• BRIEF 1
Copy word for word the part of the Tri Tronics G3 collar thread between "I go running" and "used the tracers?", inclusive.

# Tri Tronics New G3 E Collars



## Lucky Number Seven (Feb 22, 2009)

What is the word on the new line of the TT G3? I like that they have a smaller antenna but all in all they seem to be pretty much the same. Has anyone had a chance to use the new G3 series (minus the Sport models which have been out for a while) and were your thoughts?

Also, what is the deal with the new Tracer lights? At least for retriever training they would seem to be useless but maybe I am not thinking about everything. I could understand them if you had some hounds but other than that I am at a loss.


----------



## Jo Ann Reynolds (Jul 2, 2007)

In the winter I often air and exercise the dogs in the woods at night. Sure is a lot easier to find them black dogs when they have their own tracer light. Don't have my new G3 yet but its coming soon.


----------



## Lucky Number Seven (Feb 22, 2009)

Jo Ann Reynolds said:


> In the winter I often air and exercise the dogs in the woods at night. Sure is a lot easier to find them black dogs when they have their own tracer light. Don't have my new G3 yet but its coming soon.


Well I guess in that case they seem useful.


----------



## MDowney (Mar 22, 2008)

I received my new Pro 200 G3 yesterday. The only changes are the smaller antena, the battery on the transmitter is attached by two screws,the tone button was moved from the back of the transmitter to the front and I think now they are all EXP models. 

Haven't had a chance to use it yet but I understand the only changes were cosmetic.

Mike


----------



## torrey (May 15, 2008)

Jo Ann Reynolds said:


> In the winter I often air and exercise the dogs in the woods at night. Sure is a lot easier to find them black dogs when they have their own tracer light. Don't have my new G3 yet but its coming soon.


I go running at night with my dog sometimes...have a red led thing that attaches to her collar but it tends to fall off. Am thinking about getting one of these but want to get some opinions on them from others first. Have you actually used the tracers?


----------



## Smokin' Guns (Feb 2, 2009)

• PROVIDED RECORDS
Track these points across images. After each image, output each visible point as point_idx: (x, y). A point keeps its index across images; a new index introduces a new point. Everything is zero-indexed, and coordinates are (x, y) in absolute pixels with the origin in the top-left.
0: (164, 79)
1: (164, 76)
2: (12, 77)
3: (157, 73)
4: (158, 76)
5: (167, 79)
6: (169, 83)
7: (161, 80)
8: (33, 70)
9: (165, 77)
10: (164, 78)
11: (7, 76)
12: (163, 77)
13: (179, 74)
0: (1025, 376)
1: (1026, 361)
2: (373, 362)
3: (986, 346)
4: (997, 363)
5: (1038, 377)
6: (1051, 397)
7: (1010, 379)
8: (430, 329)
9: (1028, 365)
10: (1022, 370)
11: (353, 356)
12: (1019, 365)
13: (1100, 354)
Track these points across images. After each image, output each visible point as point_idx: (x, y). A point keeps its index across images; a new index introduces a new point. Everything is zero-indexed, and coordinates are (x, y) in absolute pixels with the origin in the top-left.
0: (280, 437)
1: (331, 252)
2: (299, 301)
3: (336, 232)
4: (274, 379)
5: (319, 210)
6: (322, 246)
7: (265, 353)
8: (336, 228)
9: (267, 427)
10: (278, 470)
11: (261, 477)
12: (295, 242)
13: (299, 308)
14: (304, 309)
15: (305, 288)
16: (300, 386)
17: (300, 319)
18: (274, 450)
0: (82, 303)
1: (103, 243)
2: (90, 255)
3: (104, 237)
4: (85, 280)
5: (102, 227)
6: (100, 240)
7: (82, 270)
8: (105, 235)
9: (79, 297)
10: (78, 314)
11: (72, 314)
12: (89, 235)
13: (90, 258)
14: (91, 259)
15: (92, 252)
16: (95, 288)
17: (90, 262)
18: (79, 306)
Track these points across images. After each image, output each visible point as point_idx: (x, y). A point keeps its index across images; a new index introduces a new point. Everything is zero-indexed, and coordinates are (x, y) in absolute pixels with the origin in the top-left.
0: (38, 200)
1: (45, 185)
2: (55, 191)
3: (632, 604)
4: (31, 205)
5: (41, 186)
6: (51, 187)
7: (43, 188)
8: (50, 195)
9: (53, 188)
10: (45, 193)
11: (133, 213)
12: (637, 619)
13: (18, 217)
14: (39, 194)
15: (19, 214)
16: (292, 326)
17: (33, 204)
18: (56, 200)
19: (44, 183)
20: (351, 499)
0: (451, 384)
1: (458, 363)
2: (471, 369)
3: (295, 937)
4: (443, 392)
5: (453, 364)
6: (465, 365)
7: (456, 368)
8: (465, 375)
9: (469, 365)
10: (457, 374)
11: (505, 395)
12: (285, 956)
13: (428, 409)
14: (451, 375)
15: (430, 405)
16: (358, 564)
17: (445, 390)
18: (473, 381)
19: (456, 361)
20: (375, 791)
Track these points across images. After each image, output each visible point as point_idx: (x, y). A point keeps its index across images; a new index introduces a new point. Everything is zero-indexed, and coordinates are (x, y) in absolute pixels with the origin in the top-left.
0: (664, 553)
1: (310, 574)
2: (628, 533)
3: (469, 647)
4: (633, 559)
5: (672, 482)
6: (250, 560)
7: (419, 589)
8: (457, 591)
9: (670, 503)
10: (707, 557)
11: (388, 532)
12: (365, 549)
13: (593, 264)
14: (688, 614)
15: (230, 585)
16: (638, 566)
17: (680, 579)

• BRIEF 2
Repeat the records verbatim, from their very first line through the line holding "13: (1100, 354)", both ends included.

• EXERCISE SOLUTION 1
I go running at night with my dog sometimes...have a red led thing that attaches to her collar but it tends to fall off. Am thinking about getting one of these but want to get some opinions on them from others first. Have you actually used the tracers?

• EXERCISE SOLUTION 2
Track these points across images. After each image, output each visible point as point_idx: (x, y). A point keeps its index across images; a new index introduces a new point. Everything is zero-indexed, and coordinates are (x, y) in absolute pixels with the origin in the top-left.
0: (164, 79)
1: (164, 76)
2: (12, 77)
3: (157, 73)
4: (158, 76)
5: (167, 79)
6: (169, 83)
7: (161, 80)
8: (33, 70)
9: (165, 77)
10: (164, 78)
11: (7, 76)
12: (163, 77)
13: (179, 74)
0: (1025, 376)
1: (1026, 361)
2: (373, 362)
3: (986, 346)
4: (997, 363)
5: (1038, 377)
6: (1051, 397)
7: (1010, 379)
8: (430, 329)
9: (1028, 365)
10: (1022, 370)
11: (353, 356)
12: (1019, 365)
13: (1100, 354)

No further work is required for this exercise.